Brooklyn Composer’s Collective at the Tow Center

(Top (L to R): Holshouser, Zhang, Moscoso / Bottom (L to R): Mosefer, Johnson, and Magnus.)/ John Schilling
(Top (L to R): Holshouser, Zhang, Moscoso / Bottom (L to R): Mosefer, Johnson, and Magnus.)/ John Schilling

 On Tuesday, March 10, the Brooklyn Composers’ Collective performed a one hour concert at the Tow Center atrium. The concert was hosted by Marcello Di Russo and featured original music with many different sets and styles.

   While the attendance was small, the presence was impactful. The featured acts included Will Holshouser, Eduardo Palacios & Danny Zhang, Sebastian Moscoso, Mosefer, Max Johnson, and Noah Magnus.

   Will Holshouser started the concert off strong on the accordion with his “Twelve Statues in the Snow,” which he joked was written in the summer. According to the program, this song “uses a loosely defined series of twelve notes that pile up into shifting, accumulating harmonies.” With a straight face and intense focus, Holshouser started off softly on the accordion. As the song progressed, however, he utilized shifting dynamics and moments of complete silence for emphasis. 

   Danny Zhang also took this approach in a piano solo called “Novelette.” Written by Eduardo Palacios, Zhang let the music flow out of her hands effortlessly and embraced a variety of melodies. Despite the song’s soft beginning, the repetition of a louder, faster melody allowed for a strong finish.

   The next performer, Sebastian Moscoso, took a slightly different approach on the piano, starting his song off with forte dynamics. Prior to performing, Moscoso revealed to the audience his “huge love for soundtracks” which influenced his writing. The song performed, Moscoso claimed, is his “Main Theme” in what he referred to as “a mock soundtrack.” 
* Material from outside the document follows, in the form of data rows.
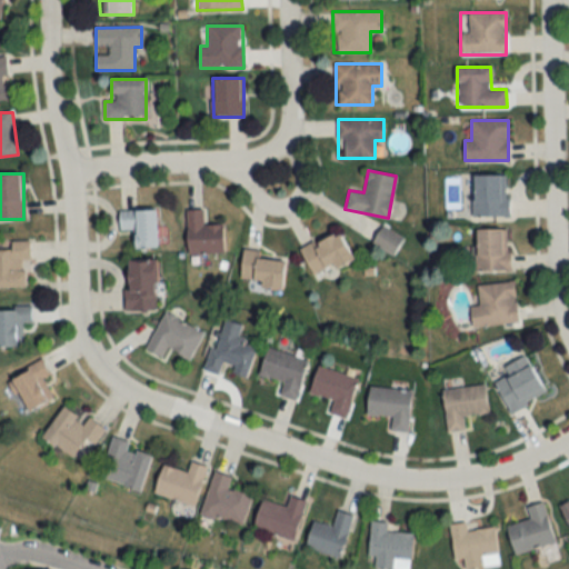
[(472,217),(508,217),(508,175),(472,175),(472,217)]
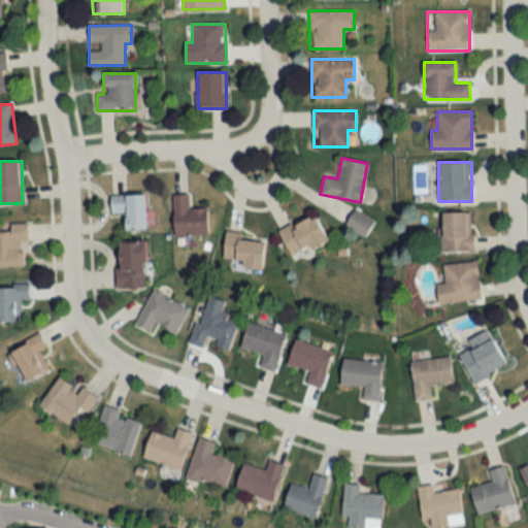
[(144,194),(110,195),(110,213),(124,213),(125,231),(145,230),(144,194)]
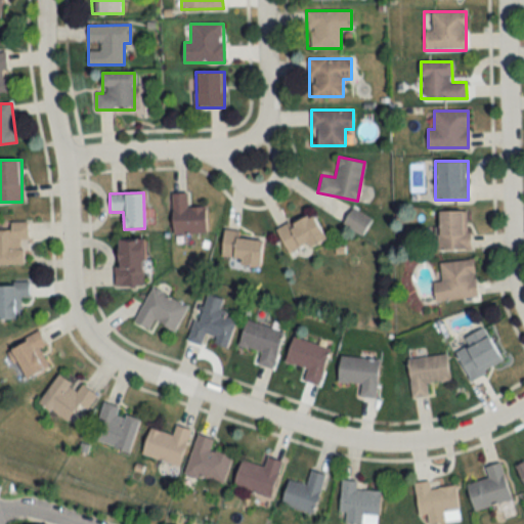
[(205,206),(187,207),(187,192),(171,192),(171,233),(205,232),(205,206)]
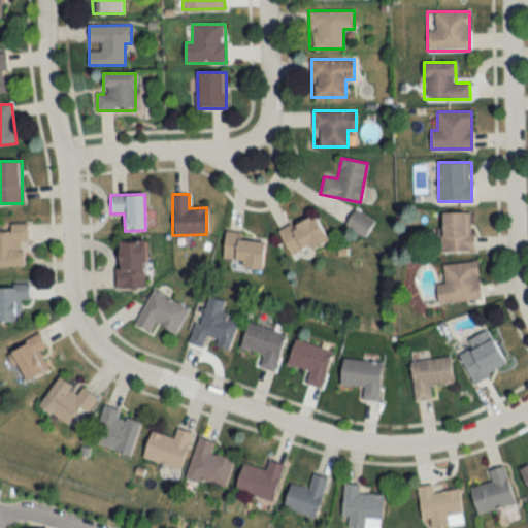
[(345,225),(365,236),(374,221),(355,209),(345,225)]
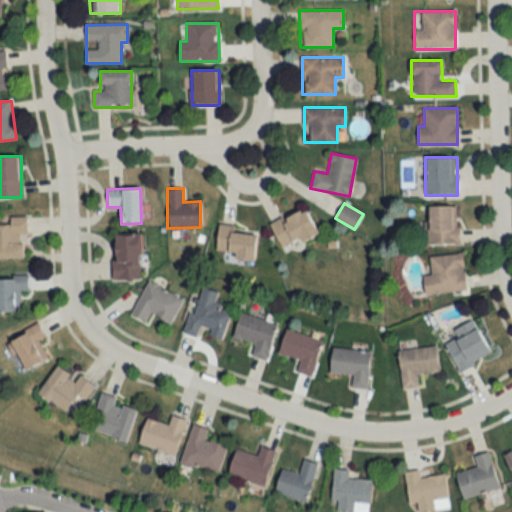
[(458,206),(428,206),(428,243),(458,244),(458,206)]
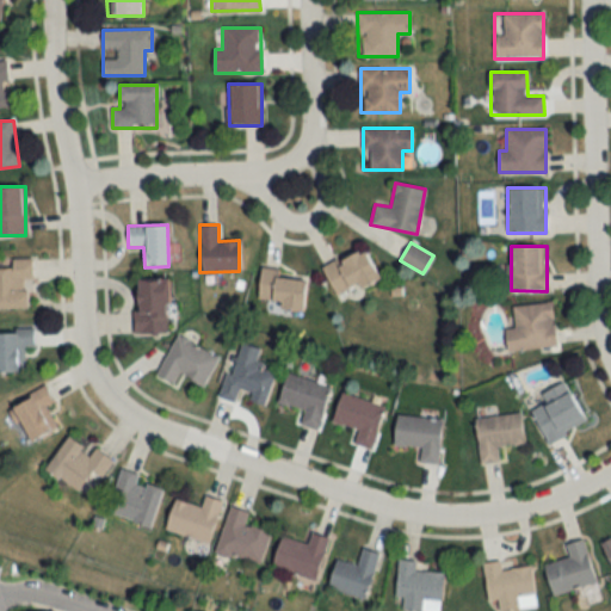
[(378,279),(364,247),(322,266),(337,298),(378,279)]
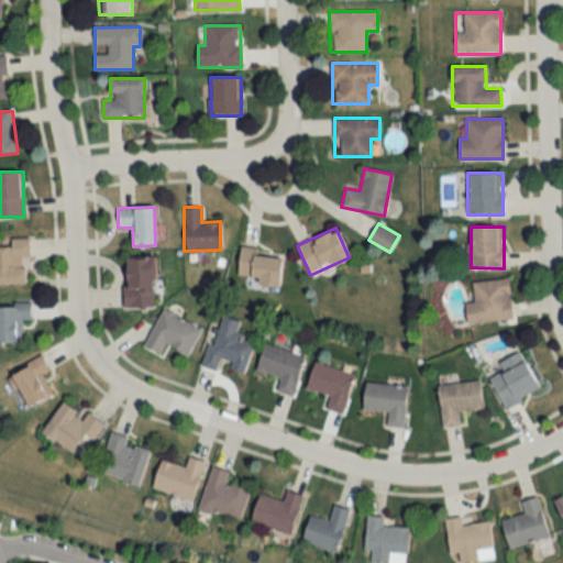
[(0,285),(26,285),(26,260),(30,260),(30,239),(10,239),(10,247),(0,247),(0,285)]
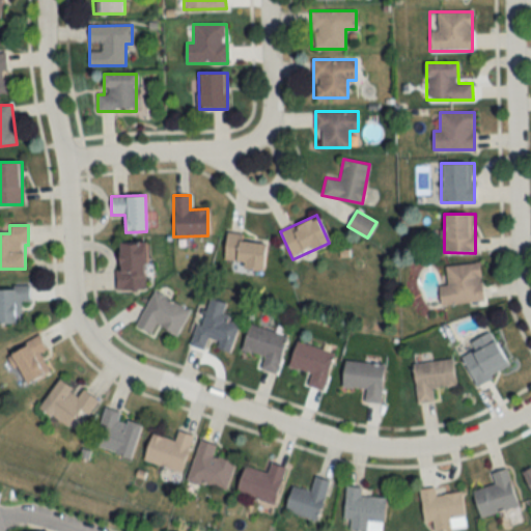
[(266,242),(242,240),(243,233),(226,231),(223,266),(263,269),(266,242)]
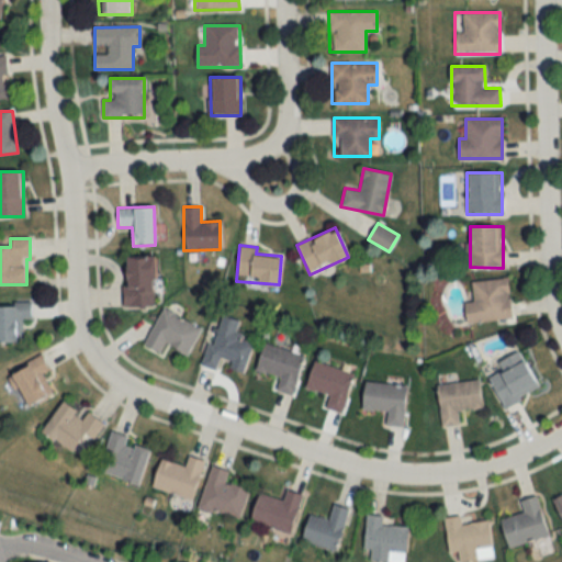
[(154,306),(154,257),(123,257),(123,306),(154,306)]
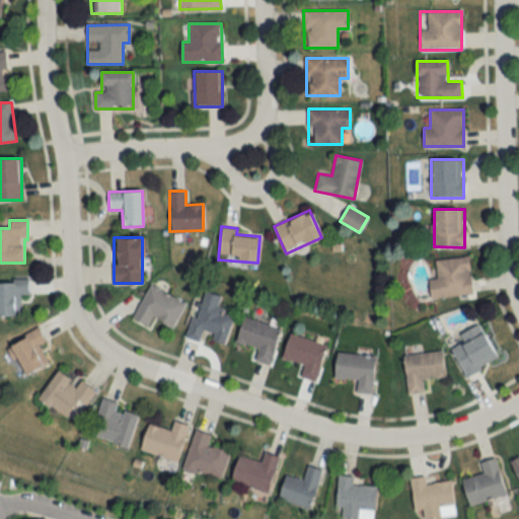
[(435,261),(437,280),(429,280),(430,298),(472,294),(469,257),(435,261)]
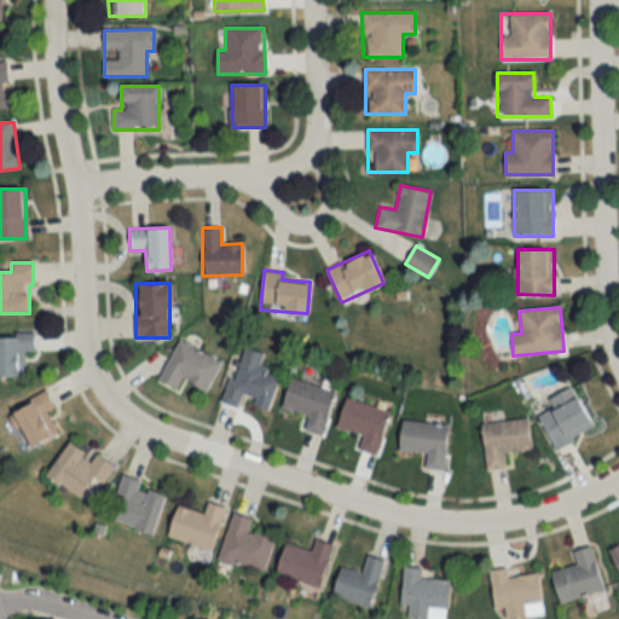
[(34,352),(34,334),(0,334),(0,376),(24,377),(24,353),(34,352)]
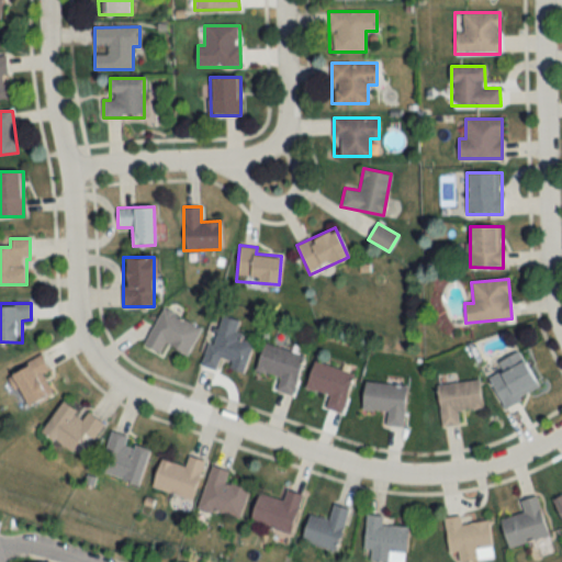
[(143,346),(160,355),(166,345),(188,355),(201,327),(161,307),(143,346)]
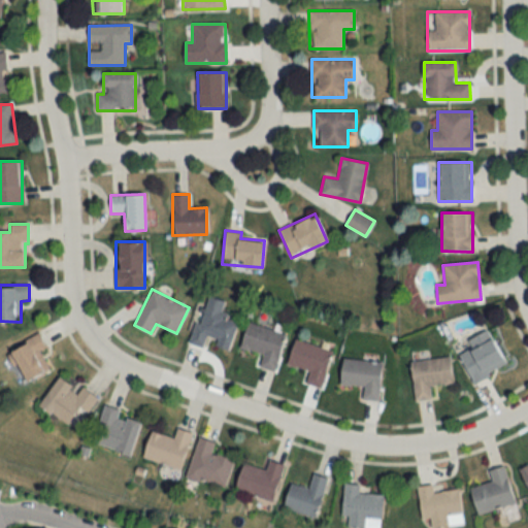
[(237,321),(221,316),(225,301),(205,295),(191,343),(204,348),(207,337),(219,340),(218,345),(229,350),(237,321)]
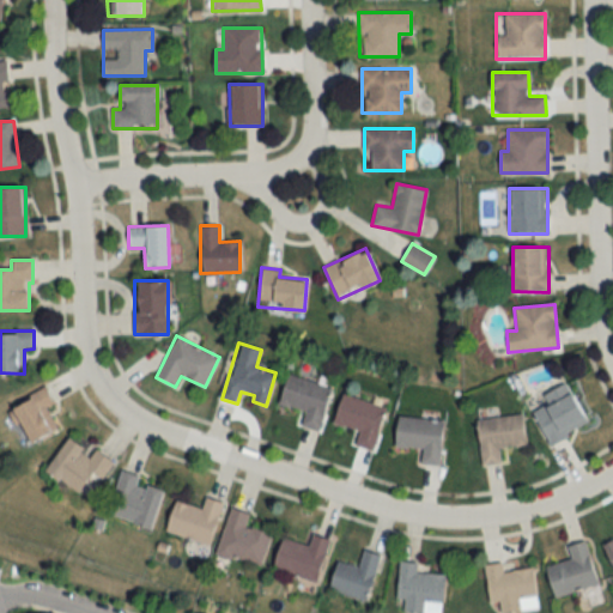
[(319,431),(332,387),(287,375),(279,404),(304,410),(299,426),(319,431)]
   During the performance, Moscoso’s song reminded me of  an exuberant Broadway overture or even a song you might hear during the opening/closing credits of a movie. Similar to Zhang, Moscoso established his theme by using repetition. Despite a soft finish, Moscoso’s theme had a big impact and made me want to watch a silent movie with his theme in the background. Maybe one day.

   After Moscoso, the concert shifted gears with “Little Matchstick Girl,” which was performed on the piano by Mosefer. A New Jersey native, Mosefer wrote this song two years ago while commuting to Brooklyn College. “Little Matchstick Girl” was the first song of the performance to also be sung. With passion, Mosefer played the piano in a very catchy, upbeat fashion. 

   By far, the most different act of the day can be credited to Max Johnson, who performed a double bass solo set. The coolest feature of this performance was Johnson’s use of both a bow and his fingers in playing the bass. 

   With a strong beat, various speeds and moments of tension, it often seemed as if the strings on Johnson’s bass were going to snap. Luckily, this did not happen, and Johnson maintained a steady groove.

   While performing, Johnson often made strong facial expressions and could even be heard gasping for air or humming along to the music at various moments. It was easy to see the emotion put into his performance, and I developed a newfound appreciation for the bass because of it. 

   Lastly, Noah Magnus stole the show as a triple threat, performing three songs via piano, guitar, and acapella. On the piano, Magnus belted “Let It Out” with his loud yet angelic voice. The song allowed Magnus’ personality to come bursting through.

   This was especially true when Magnus forgot the words while singing acapella. Normally, this would doom performers, as a common fear associated with stage fright.

   Magnus, however, did not let up and even joked about his error. 

   “You know what? I’ll skip ahead with no context,” Magnus said.

   It was at this moment that Magnus’ light-hearted sense of humor and spirit became evident. The audience laughed in response and supported him the rest of the way through to end the concert on a high note.

   In closing remarks, Marcello Di Russo thanked everyone for attending and encouraged the audience to come back for the second part on Thursday, March 19.